Les images se répètent. Des Alsaciens moqués à l’étranger, des joueurs et des supporters locaux sûrs d’eux après une victoire, un Gary O’Neil calme mais vengeur. Trois semaines plus tard, l’écho est encore là. Le 9 avril, le RCSA avait quitté le stade de Mayence (0-2) après une bagarre impliquant Diego Moreira, notamment. Dans l’intimité du Soprema Parc, le centre d’entraînement de Strasbourg, les joueurs du Racing avaient fomenté leur plan, poussés par un entraîneur anglais bagarreur, ancien joueur qui en a vu d’autres.
Ils avaient mené leur mission à bien, écrasant les Allemands en quarts de finale retour de la Ligue Conférence (4-0, le 16). « Ici, c’est chez nous », avait tancé Emmanuel Emegha après la rencontre. Le Néerlandais provocateur, qui avait incendié l’enceinte espagnole en invectivant le public à plusieurs reprises, ne sera pas là, jeudi soir, pour cause de blessure musculaire. Mais il est loin d’être le seul à se motiver dans l’adversité, les insultes, le dédain.
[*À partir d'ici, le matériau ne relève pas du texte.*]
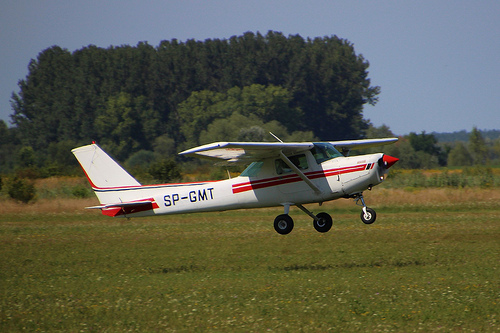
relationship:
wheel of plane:
[271, 214, 297, 243] [76, 130, 390, 247]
À Vallecas face au Rayo Vallecano (0-1, le 30 avril), Andrew Omobamidele et Ben Chilwell, cadres expérimentés d’un effectif juvénile, ont pavé le chemin. Conspués à leur sortie de la pelouse par les ultras madrilènes, ils avaient donné rendez-vous en France, à grand renfort de gestes équivoques. « Je n’ai pas aimé certaines de leurs attitudes, leur arrogance en fin de match, leur façon de nous regarder, avait réagi le défenseur irlandais, en zone mixte. Ils ont oublié qu’il y avait un match retour. »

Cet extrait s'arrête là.